Repeat each entry in the data, exactly.
++++++++++
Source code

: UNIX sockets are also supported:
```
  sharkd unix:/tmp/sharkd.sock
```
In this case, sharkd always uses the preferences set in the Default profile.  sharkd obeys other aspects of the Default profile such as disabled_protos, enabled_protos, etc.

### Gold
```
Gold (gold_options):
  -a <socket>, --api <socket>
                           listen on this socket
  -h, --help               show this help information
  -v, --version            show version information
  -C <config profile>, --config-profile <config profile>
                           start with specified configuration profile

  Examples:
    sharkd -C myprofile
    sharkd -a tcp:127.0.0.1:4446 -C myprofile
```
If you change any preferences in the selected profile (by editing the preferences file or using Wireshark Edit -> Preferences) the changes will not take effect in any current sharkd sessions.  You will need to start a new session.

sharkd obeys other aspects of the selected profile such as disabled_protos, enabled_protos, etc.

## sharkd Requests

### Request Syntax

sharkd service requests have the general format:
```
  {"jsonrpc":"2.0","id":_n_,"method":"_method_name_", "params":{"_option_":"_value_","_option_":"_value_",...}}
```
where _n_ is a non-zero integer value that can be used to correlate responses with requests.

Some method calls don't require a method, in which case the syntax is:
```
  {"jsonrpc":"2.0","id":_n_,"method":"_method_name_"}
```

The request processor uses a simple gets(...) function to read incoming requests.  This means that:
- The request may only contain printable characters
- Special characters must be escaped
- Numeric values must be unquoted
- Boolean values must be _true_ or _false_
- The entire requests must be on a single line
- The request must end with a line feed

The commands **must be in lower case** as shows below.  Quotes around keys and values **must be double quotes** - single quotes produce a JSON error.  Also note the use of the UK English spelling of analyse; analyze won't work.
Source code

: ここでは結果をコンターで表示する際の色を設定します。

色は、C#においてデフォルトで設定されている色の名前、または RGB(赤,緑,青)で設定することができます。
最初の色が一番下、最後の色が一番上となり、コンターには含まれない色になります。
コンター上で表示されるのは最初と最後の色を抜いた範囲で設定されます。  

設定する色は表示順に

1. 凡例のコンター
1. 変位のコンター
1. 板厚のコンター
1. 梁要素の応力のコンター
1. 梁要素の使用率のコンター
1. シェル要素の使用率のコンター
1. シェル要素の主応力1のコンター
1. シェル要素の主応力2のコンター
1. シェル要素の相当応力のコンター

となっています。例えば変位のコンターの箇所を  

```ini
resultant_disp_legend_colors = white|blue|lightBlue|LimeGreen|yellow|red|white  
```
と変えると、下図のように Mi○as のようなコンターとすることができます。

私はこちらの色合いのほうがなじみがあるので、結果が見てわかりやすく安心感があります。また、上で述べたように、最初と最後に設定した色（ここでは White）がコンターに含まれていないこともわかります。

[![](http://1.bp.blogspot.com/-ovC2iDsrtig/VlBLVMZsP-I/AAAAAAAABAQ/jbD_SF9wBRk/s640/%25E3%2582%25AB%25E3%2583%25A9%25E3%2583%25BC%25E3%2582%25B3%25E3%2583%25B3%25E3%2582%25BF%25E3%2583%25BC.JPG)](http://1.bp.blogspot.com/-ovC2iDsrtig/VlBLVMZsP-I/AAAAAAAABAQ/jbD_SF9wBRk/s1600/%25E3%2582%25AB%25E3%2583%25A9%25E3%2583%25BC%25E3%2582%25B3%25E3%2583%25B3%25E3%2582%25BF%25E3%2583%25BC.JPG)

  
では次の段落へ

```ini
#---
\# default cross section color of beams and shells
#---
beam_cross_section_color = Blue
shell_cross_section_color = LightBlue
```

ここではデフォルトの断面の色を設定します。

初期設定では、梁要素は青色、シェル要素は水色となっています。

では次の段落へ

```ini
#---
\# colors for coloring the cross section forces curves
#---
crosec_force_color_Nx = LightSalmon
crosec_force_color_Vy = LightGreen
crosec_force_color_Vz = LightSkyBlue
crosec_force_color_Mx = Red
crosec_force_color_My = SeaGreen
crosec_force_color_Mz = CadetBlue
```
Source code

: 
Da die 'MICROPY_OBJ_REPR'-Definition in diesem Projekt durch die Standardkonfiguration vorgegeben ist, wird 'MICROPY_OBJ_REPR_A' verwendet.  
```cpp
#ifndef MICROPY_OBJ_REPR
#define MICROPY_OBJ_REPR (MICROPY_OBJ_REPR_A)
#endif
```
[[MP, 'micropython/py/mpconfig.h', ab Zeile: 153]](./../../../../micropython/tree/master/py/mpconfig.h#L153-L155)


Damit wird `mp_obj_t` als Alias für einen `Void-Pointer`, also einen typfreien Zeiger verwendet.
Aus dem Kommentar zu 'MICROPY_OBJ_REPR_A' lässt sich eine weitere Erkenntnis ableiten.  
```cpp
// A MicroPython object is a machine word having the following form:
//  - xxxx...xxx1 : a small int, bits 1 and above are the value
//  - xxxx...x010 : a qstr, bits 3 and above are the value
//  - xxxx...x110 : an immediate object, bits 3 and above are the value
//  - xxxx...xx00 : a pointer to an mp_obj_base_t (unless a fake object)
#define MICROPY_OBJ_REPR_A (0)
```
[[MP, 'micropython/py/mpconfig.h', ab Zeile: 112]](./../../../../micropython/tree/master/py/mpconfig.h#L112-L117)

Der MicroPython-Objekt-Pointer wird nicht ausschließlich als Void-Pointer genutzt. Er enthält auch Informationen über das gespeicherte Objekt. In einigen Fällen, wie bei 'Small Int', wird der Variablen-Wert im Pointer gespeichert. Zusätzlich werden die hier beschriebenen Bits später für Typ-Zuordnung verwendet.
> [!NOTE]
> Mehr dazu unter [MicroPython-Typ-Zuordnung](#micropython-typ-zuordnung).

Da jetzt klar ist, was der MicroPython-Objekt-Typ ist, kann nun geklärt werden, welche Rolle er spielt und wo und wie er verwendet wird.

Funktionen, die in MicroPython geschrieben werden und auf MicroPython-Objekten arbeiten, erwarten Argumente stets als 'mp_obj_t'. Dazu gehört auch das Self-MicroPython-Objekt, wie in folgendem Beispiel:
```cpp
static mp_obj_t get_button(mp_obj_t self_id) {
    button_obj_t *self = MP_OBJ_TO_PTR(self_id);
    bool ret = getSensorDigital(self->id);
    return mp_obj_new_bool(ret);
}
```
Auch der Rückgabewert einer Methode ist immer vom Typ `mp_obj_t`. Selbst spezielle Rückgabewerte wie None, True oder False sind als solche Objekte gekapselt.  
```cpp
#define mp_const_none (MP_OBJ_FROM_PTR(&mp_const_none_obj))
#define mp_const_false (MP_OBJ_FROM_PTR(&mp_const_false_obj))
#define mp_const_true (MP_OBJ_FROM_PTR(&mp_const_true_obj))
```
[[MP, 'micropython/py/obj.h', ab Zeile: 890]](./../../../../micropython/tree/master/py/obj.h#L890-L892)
++++++++++
[RESPONSE TO THE TASK]
Source code

: UNIX sockets are also supported:
```
  sharkd unix:/tmp/sharkd.sock
```
In this case, sharkd always uses the preferences set in the Default profile.  sharkd obeys other aspects of the Default profile such as disabled_protos, enabled_protos, etc.

### Gold
```
Gold (gold_options):
  -a <socket>, --api <socket>
                           listen on this socket
  -h, --help               show this help information
  -v, --version            show version information
  -C <config profile>, --config-profile <config profile>
                           start with specified configuration profile

  Examples:
    sharkd -C myprofile
    sharkd -a tcp:127.0.0.1:4446 -C myprofile
```
If you change any preferences in the selected profile (by editing the preferences file or using Wireshark Edit -> Preferences) the changes will not take effect in any current sharkd sessions.  You will need to start a new session.

sharkd obeys other aspects of the selected profile such as disabled_protos, enabled_protos, etc.

## sharkd Requests

### Request Syntax

sharkd service requests have the general format:
```
  {"jsonrpc":"2.0","id":_n_,"method":"_method_name_", "params":{"_option_":"_value_","_option_":"_value_",...}}
```
where _n_ is a non-zero integer value that can be used to correlate responses with requests.

Some method calls don't require a method, in which case the syntax is:
```
  {"jsonrpc":"2.0","id":_n_,"method":"_method_name_"}
```

The request processor uses a simple gets(...) function to read incoming requests.  This means that:
- The request may only contain printable characters
- Special characters must be escaped
- Numeric values must be unquoted
- Boolean values must be _true_ or _false_
- The entire requests must be on a single line
- The request must end with a line feed

The commands **must be in lower case** as shows below.  Quotes around keys and values **must be double quotes** - single quotes produce a JSON error.  Also note the use of the UK English spelling of analyse; analyze won't work.
Source code

: ここでは結果をコンターで表示する際の色を設定します。

色は、C#においてデフォルトで設定されている色の名前、または RGB(赤,緑,青)で設定することができます。
最初の色が一番下、最後の色が一番上となり、コンターには含まれない色になります。
コンター上で表示されるのは最初と最後の色を抜いた範囲で設定されます。  

設定する色は表示順に

1. 凡例のコンター
1. 変位のコンター
1. 板厚のコンター
1. 梁要素の応力のコンター
1. 梁要素の使用率のコンター
1. シェル要素の使用率のコンター
1. シェル要素の主応力1のコンター
1. シェル要素の主応力2のコンター
1. シェル要素の相当応力のコンター

となっています。例えば変位のコンターの箇所を  

```ini
resultant_disp_legend_colors = white|blue|lightBlue|LimeGreen|yellow|red|white  
```
と変えると、下図のように Mi○as のようなコンターとすることができます。

私はこちらの色合いのほうがなじみがあるので、結果が見てわかりやすく安心感があります。また、上で述べたように、最初と最後に設定した色（ここでは White）がコンターに含まれていないこともわかります。

[![](http://1.bp.blogspot.com/-ovC2iDsrtig/VlBLVMZsP-I/AAAAAAAABAQ/jbD_SF9wBRk/s640/%25E3%2582%25AB%25E3%2583%25A9%25E3%2583%25BC%25E3%2582%25B3%25E3%2583%25B3%25E3%2582%25BF%25E3%2583%25BC.JPG)](http://1.bp.blogspot.com/-ovC2iDsrtig/VlBLVMZsP-I/AAAAAAAABAQ/jbD_SF9wBRk/s1600/%25E3%2582%25AB%25E3%2583%25A9%25E3%2583%25BC%25E3%2582%25B3%25E3%2583%25B3%25E3%2582%25BF%25E3%2583%25BC.JPG)

  
では次の段落へ

```ini
#---
\# default cross section color of beams and shells
#---
beam_cross_section_color = Blue
shell_cross_section_color = LightBlue
```

ここではデフォルトの断面の色を設定します。

初期設定では、梁要素は青色、シェル要素は水色となっています。

では次の段落へ

```ini
#---
\# colors for coloring the cross section forces curves
#---
crosec_force_color_Nx = LightSalmon
crosec_force_color_Vy = LightGreen
crosec_force_color_Vz = LightSkyBlue
crosec_force_color_Mx = Red
crosec_force_color_My = SeaGreen
crosec_force_color_Mz = CadetBlue
```
Source code

: 
Da die 'MICROPY_OBJ_REPR'-Definition in diesem Projekt durch die Standardkonfiguration vorgegeben ist, wird 'MICROPY_OBJ_REPR_A' verwendet.  
```cpp
#ifndef MICROPY_OBJ_REPR
#define MICROPY_OBJ_REPR (MICROPY_OBJ_REPR_A)
#endif
```
[[MP, 'micropython/py/mpconfig.h', ab Zeile: 153]](./../../../../micropython/tree/master/py/mpconfig.h#L153-L155)


Damit wird `mp_obj_t` als Alias für einen `Void-Pointer`, also einen typfreien Zeiger verwendet.
Aus dem Kommentar zu 'MICROPY_OBJ_REPR_A' lässt sich eine weitere Erkenntnis ableiten.  
```cpp
// A MicroPython object is a machine word having the following form:
//  - xxxx...xxx1 : a small int, bits 1 and above are the value
//  - xxxx...x010 : a qstr, bits 3 and above are the value
//  - xxxx...x110 : an immediate object, bits 3 and above are the value
//  - xxxx...xx00 : a pointer to an mp_obj_base_t (unless a fake object)
#define MICROPY_OBJ_REPR_A (0)
```
[[MP, 'micropython/py/mpconfig.h', ab Zeile: 112]](./../../../../micropython/tree/master/py/mpconfig.h#L112-L117)

Der MicroPython-Objekt-Pointer wird nicht ausschließlich als Void-Pointer genutzt. Er enthält auch Informationen über das gespeicherte Objekt. In einigen Fällen, wie bei 'Small Int', wird der Variablen-Wert im Pointer gespeichert. Zusätzlich werden die hier beschriebenen Bits später für Typ-Zuordnung verwendet.
> [!NOTE]
> Mehr dazu unter [MicroPython-Typ-Zuordnung](#micropython-typ-zuordnung).

Da jetzt klar ist, was der MicroPython-Objekt-Typ ist, kann nun geklärt werden, welche Rolle er spielt und wo und wie er verwendet wird.

Funktionen, die in MicroPython geschrieben werden und auf MicroPython-Objekten arbeiten, erwarten Argumente stets als 'mp_obj_t'. Dazu gehört auch das Self-MicroPython-Objekt, wie in folgendem Beispiel:
```cpp
static mp_obj_t get_button(mp_obj_t self_id) {
    button_obj_t *self = MP_OBJ_TO_PTR(self_id);
    bool ret = getSensorDigital(self->id);
    return mp_obj_new_bool(ret);
}
```
Auch der Rückgabewert einer Methode ist immer vom Typ `mp_obj_t`. Selbst spezielle Rückgabewerte wie None, True oder False sind als solche Objekte gekapselt.  
```cpp
#define mp_const_none (MP_OBJ_FROM_PTR(&mp_const_none_obj))
#define mp_const_false (MP_OBJ_FROM_PTR(&mp_const_false_obj))
#define mp_const_true (MP_OBJ_FROM_PTR(&mp_const_true_obj))
```
[[MP, 'micropython/py/obj.h', ab Zeile: 890]](./../../../../micropython/tree/master/py/obj.h#L890-L892)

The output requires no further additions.